Considering the fee schedule required for LSB certification I don't really expect the non-commercial distributions to do the certification at all, and even the commercial distributions might not do it for individual packages. It really seems geared towards independent commercial boxed applications.

Aside: while I'm not exactly enthralled with their choice of RPM, I'm glad to see that they've documented the exact RPM and CPIO formats that LSB expects packages to use. Most of my bad feelings about RPM probably stem from the time when I had just gotten it ported to another OS, only to have RedHat change the format in an incompatible way and distribute the source for the new version in the new format.

Developing LSB-certified applications (IBM developerWorks)

Posted Nov 7, 2002 16:15 UTC (Thu) by airwin (guest, #6920) [Link]

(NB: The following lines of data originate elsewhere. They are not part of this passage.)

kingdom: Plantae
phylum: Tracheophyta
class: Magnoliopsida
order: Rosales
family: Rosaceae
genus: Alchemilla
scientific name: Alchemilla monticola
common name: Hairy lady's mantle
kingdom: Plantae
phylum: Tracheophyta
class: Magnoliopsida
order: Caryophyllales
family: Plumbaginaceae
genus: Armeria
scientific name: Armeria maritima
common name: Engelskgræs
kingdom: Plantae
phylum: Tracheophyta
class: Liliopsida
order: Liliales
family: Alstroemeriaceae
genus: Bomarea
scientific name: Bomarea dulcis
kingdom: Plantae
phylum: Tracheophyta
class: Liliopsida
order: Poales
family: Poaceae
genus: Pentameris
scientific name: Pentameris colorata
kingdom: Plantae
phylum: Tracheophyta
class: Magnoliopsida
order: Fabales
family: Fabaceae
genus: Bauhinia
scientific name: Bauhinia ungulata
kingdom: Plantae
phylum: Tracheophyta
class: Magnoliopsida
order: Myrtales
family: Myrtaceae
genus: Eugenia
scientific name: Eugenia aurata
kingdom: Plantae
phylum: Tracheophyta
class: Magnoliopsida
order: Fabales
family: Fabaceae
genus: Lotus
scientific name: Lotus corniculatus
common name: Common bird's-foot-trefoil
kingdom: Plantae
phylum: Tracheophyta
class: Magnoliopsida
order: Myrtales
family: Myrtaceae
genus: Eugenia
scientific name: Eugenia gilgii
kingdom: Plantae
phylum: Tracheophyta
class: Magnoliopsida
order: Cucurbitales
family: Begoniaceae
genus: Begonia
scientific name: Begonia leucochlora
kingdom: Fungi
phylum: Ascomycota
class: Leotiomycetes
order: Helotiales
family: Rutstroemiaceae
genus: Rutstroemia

No, I don't agree. I think the whole problem here is this aspect of the LSB is being pushed from the large company perspective rather than from a software packager's perspective. My view is the LSB is not doing its job if large packages such as KDE or GNOME (or small packages for that matter) still require individual binaries for each distribution. It is indeed a tough problem with many Linux libraries being used by such large packages, but nevertheless I think it can be solved using the soname mechanism and requesting that LSB-compliant distributions distribute up to two major versions of libraries. As it stands the LSB is absolutely useless for solving library compatibility problems for most Linux packagers for the reasons I indicated.